Required tasks:
A) The text below describes the Savvy Caregiver program. List the disciplinary backgrounds it gives for the university faculty who designed and conducted the workshop sessions.
B) Transcribe the passage of the Savvy Caregiver program text that starts with "Evidence demonstrating the" and goes on through "et al., 2001).".

Text provided:
--------
Evidence demonstrating the program’s effectiveness in increasing caregiver skill, knowledge, and confidence as well as reducing caregiver distress has been shown (Hepburn et al., 2007; Hepburn et al., 2003). Research has demonstrated significant positive outcomes for caregivers who participated in the program versus those in the control group with respect to the caregivers’ beliefs about caregiving, their reactions to the behavioral symptoms of their care recipient, and their feelings of stress and burden (Ostwald et al., 1999; Hepburn et al., 2001).
BRIEF BACKGROUND RELATED TO THE DEVELOPMENT OF THE INTERVENTION:
The Savvy Caregiver program was developed in response to the absence of dissemination of successful programs from single randomized controlled trials (RCTs) into more general use within communities. Thus, the Savvy Caregiver Program was designed in an effort to demonstrate the translation of a successful psychoeducational program, originally developed and tested at the University of Minnesota, through a randomized controlled trial of its transportable version, the Savvy Caregiver program.
The Savvy Caregiver program originated from the Minnesota Family Workshop (MFW) which was aimed to improve outcomes for family caregivers and the persons with dementia through a multidimensional training approach provided to primary caregivers and other family members. The MFW used a general stress mediation model to conceptualize an approach to caregiver training. This model posits that multidimensional mediation may be needed to improve outcomes in a fundamentally stressful situation. According to the model, a number of factors that might mediate the impact of a caregiving situation have been suggested. These factors include the caregiver’s personal resources for caregiving (knowledge, skills, and belief in own abilities) and external resources for caregiving) (Ostwald et al., 1999; 2003). Keeping in line with this theoretical framework, Ostwald and colleagues developed a 14-hour training workshop (provided in seven weekly, 2-hour training sessions) for primary caregivers and their families. The caregiver workshop consisted of a multifaceted curriculum that emphasized the development of individualized strategies of care designed to: provide information about dementing diseases and how they affect persons with dementia, caregivers, and the family system, strengthen caregivers’ practical skills for dealing with daily caregiving tasks, increase caregiver confidence, and improve communication and cooperation by increasing the congruence of caregivers’ and families’ perceptions about the nature and level of impairment of a person with dementia. The sessions were designed and conducted by university faculty with disciplinary backgrounds in nursing, family therapy, education, and occupational therapy. The program’s curriculum was designed to train caregivers to work in the unfamiliar role of caregiving. Thus, the curriculum was designed to help caregivers objectively appraise their situation while providing them with the knowledge, skills, and attitudes needed to handle stress and carry out the role of caregiving.
The MFW workshop followed a written curriculum that identified teaching points and learning objectives for each session. The curriculum specified the faculty, exercises, readings, and homework for each session, and the workshop maintained a classroom format. During the development, one of the intervention investigators monitored each session to ensure that the teaching points were adhered to as planned. In a randomized controlled trial, the intervention was effective in reducing caregiver burden, depression, and reaction to behavior and in helping caregivers achieve a less emotionally enmeshed attitude (Hepburn et al., 2001; Ostwald et al., 1999).
--------
Extracted data:
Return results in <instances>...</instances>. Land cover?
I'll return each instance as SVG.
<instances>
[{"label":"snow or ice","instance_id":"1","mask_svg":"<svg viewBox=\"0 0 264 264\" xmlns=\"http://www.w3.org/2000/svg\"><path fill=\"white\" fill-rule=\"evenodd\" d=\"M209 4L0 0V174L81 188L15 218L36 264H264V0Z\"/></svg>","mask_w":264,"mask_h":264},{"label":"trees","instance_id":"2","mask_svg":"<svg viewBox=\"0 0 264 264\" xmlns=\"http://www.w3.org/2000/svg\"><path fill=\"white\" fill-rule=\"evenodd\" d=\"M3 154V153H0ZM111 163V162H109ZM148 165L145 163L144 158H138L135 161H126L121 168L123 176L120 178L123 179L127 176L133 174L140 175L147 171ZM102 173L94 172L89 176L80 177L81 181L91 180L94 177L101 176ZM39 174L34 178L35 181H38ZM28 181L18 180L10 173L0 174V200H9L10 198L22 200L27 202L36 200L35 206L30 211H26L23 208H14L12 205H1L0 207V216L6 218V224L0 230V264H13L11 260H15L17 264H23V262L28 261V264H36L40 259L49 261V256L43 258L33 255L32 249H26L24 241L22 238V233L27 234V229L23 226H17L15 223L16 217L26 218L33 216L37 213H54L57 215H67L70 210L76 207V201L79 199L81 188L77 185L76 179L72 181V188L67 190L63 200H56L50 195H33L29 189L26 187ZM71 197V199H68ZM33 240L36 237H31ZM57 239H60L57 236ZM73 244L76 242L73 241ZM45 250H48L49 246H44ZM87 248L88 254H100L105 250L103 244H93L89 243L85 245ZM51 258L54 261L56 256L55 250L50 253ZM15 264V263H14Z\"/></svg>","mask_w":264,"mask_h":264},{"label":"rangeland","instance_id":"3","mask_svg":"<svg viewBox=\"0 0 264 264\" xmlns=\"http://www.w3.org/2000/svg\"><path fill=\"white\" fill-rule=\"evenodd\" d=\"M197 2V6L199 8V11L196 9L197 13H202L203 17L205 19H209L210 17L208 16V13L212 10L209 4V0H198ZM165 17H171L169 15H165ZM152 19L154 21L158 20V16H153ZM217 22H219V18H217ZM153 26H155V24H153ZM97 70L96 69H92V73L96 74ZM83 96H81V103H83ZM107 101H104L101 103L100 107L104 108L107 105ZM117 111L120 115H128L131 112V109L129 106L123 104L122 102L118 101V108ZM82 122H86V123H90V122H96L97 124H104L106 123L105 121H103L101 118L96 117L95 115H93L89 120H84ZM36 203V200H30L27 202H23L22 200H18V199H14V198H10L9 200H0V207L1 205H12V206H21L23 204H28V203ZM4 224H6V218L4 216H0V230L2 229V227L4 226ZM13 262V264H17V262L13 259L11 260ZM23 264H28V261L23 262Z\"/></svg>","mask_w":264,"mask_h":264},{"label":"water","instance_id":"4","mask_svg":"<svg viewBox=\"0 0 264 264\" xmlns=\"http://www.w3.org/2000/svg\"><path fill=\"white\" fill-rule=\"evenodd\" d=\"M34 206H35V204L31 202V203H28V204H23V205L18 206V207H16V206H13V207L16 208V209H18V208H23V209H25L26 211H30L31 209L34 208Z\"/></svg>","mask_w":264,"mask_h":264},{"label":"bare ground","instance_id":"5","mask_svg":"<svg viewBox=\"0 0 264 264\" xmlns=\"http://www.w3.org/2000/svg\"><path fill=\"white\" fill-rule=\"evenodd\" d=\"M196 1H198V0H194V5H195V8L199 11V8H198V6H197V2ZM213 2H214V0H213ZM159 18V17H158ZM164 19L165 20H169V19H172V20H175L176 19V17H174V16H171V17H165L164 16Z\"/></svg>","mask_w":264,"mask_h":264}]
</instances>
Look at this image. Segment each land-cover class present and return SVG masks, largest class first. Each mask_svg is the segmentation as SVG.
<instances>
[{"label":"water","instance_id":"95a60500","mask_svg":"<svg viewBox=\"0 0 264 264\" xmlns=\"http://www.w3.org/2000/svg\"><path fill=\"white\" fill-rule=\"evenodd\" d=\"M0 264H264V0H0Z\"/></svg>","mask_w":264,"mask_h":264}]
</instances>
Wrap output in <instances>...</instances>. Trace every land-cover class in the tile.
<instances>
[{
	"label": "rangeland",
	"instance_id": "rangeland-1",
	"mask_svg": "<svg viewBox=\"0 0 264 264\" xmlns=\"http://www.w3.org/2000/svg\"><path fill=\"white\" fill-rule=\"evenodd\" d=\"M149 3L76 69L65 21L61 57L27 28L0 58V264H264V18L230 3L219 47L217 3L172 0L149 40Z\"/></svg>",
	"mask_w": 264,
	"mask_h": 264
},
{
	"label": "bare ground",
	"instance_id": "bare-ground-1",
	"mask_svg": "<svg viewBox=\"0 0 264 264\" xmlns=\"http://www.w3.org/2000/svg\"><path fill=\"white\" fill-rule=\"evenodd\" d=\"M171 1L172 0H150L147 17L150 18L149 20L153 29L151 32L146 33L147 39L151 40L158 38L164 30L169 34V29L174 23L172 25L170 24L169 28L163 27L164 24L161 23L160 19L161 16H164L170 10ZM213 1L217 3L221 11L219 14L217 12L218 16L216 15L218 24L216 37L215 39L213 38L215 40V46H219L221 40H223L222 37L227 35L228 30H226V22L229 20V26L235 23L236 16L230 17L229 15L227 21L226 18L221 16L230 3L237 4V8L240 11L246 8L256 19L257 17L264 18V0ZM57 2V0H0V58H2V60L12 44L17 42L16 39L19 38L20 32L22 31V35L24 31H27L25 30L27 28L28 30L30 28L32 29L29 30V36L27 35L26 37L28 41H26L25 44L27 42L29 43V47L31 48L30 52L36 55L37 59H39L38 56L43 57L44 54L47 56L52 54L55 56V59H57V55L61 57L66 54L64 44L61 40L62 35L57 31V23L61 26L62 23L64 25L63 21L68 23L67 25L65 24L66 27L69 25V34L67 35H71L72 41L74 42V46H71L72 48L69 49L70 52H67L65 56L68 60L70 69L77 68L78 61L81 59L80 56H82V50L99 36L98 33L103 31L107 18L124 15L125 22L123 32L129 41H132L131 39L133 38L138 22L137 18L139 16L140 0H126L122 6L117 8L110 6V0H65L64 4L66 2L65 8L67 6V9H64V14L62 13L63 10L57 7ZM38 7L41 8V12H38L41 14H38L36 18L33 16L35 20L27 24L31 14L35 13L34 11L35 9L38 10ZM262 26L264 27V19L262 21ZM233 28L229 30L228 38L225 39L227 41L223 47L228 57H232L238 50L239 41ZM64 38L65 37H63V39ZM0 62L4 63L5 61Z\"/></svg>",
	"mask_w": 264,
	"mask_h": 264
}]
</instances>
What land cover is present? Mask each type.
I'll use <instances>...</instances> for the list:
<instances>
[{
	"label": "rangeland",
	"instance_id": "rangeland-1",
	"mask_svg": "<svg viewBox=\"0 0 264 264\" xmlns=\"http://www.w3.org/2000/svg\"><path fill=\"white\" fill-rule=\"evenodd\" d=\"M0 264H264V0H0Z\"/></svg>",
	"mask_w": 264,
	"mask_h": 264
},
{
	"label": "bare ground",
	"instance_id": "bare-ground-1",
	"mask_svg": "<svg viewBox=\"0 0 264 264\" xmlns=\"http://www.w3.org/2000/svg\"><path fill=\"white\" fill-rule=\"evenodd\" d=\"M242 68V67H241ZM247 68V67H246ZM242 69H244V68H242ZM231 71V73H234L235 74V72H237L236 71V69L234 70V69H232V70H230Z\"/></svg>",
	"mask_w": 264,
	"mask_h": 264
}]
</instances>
--------
Responses in order:
A)
- Nursing
- Family therapy
- Education
- Occupational therapy

B)
Evidence demonstrating the program’s effectiveness in increasing caregiver skill, knowledge, and confidence as well as reducing caregiver distress has been shown (Hepburn et al., 2007; Hepburn et al., 2003). Research has demonstrated significant positive outcomes for caregivers who participated in the program versus those in the control group with respect to the caregivers’ beliefs about caregiving, their reactions to the behavioral symptoms of their care recipient, and their feelings of stress and burden (Ostwald et al., 1999; Hepburn et al., 2001).